Competing With Other Poachers
The district has pulled educators from Puerto Rico for at least a decade. But the search took on particular urgency this year, as the number of Spanish-speaking students in New Haven continues to rise, while the American territory’s financial outlook tanked under $70 billion in debt.
It’s hard to find Spanish-speaking bilingual teachers. So those teachers often command higher salaries than other teachers do. Unless they’re fleeing a broken school system elsewhere, that is. Then the city might be able to hire teachers who’ll fill needed slots without busting the budget.
Puerto Rican-based educators seeking an exit from a system that’s closing 184 schools and has a pension fund that’s been described as “a legalized Ponzi scheme” are a prime target for New Haven’s recruiters. (Dallas, Houston, Las Vegas’s Clark County, Oklahoma City and Buffalo, N.Y., have all tried similar outreach.)
When district officials went down for a visit last month, about 200 applied, even with a $50 fee. Of those, a pool of 43 met New Haven’s requirements, according to Lisa Mack, the district’s human resources director.
Board member Carlos Torre Monday night expressed worry the district hadn’t “moved as fast as we should have” on these applicants, saying that neighboring school systems are poaching New Haven’s top finds.
Mack responded that her office is waiting on recommendations from principals, who in turn are confronting the obstacles of hiring overseas. For example, they usually want to see a sample lesson plan or a classroom demonstration, but that can be tough to arrange via Skype.
After the meeting, Mack said she isn’t worried that the district has fallen behind, noting that it hired 175 educators last school year. “We have pools of candidates to pick from,” she said. “It’s just a matter of balancing the budget. We can’t always hire a teacher that has 25 years of experience. It depends on what our budget allows, and we’ll make those decision from there.”
Other Strategies
Other budget-solving strategies discussed Monday night include:
• Removing superfluous positions through attrition. With less money coming in, the district will have to go without positions it could afford during flush times. District Chief Operating Officer Will Clark is in the midst of meeting with schools to review their staffing levels. “We’re rightsizing some places to save some money,” he explained. “It’s not a cut or layoffs, but a realigning of the staff where it’s needed.”

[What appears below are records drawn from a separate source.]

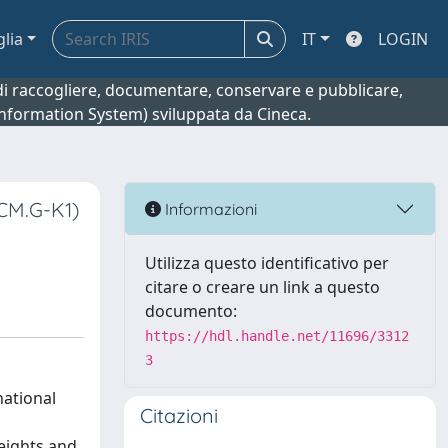
glia
IT
LOGIN
o di raccogliere, documentare, conservare e pubblicare,
 Information System) sviluppata da Cineca.
CCM.G-K1)
Informazioni
Utilizza questo identificativo per
citare o creare un link a questo
documento:
https://hdl.handle.net/11696/3312
3
national
Citazioni
eights and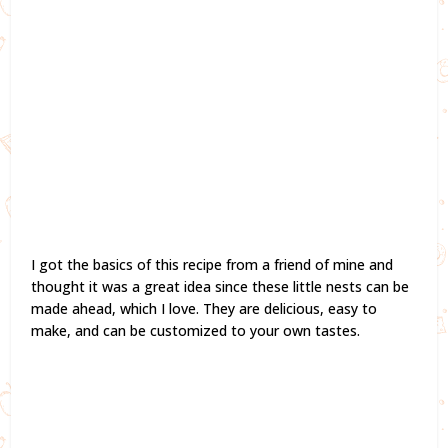
I got the basics of this recipe from a friend of mine and
thought it was a great idea since these little nests can be
made ahead, which I love. They are delicious, easy to
make, and can be customized to your own tastes.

• Saving big projects until next year. Clark is scrutinizing the purchase orders to see which contractors still have funds to spend. He plans to ask them to get through one last month without expending more. For example, if a builder wanted to repave a walkway, concrete might not be poured until later in the summer. “It’s weighing the urgency of things,” he explained. “We’ll stop spending unless it’s absolutely necessary for educational purposes. As we grab a nickel here and a dime here, that eventually adds up to a dollar.” Compounding the savings, Clark can also ask for a reduction in that company’s contract for the following year, seeing that they were able to get by on less, he added.
• Praying for mild weather. Scorchers like Monday can be costly, as keeping a reasonable temp inside all the school district’s massive buildings sends the energy bill surging. Luckily, May brought mild weather, allowing maintenance to forgo heat and air conditioning. “If we get lucky and the electric bills come back the way we’re hoping they will, maybe [the $2.5 million shortfall] will come down,” Mayo said. But June, so far, isn’t looking good. “I’m sad to see this heat today,” Mayo lamented after the meeting.
Of course, even if the district can shore up these minor financial and personnel gaps, school officials are still wary of what else might happen in Hartford next month.
“It’s safe to say there’s more work to be done, particularly in July, as the state makes its moves” in seeking to pass a budget in a special session, Clark said. “Essentially, as the state is solving its problems, that works its way downhill to us.” He reported that the district is working closely with New Haven’s state legislative delegation and with the alders’ Education Committee to prevent any further surprises.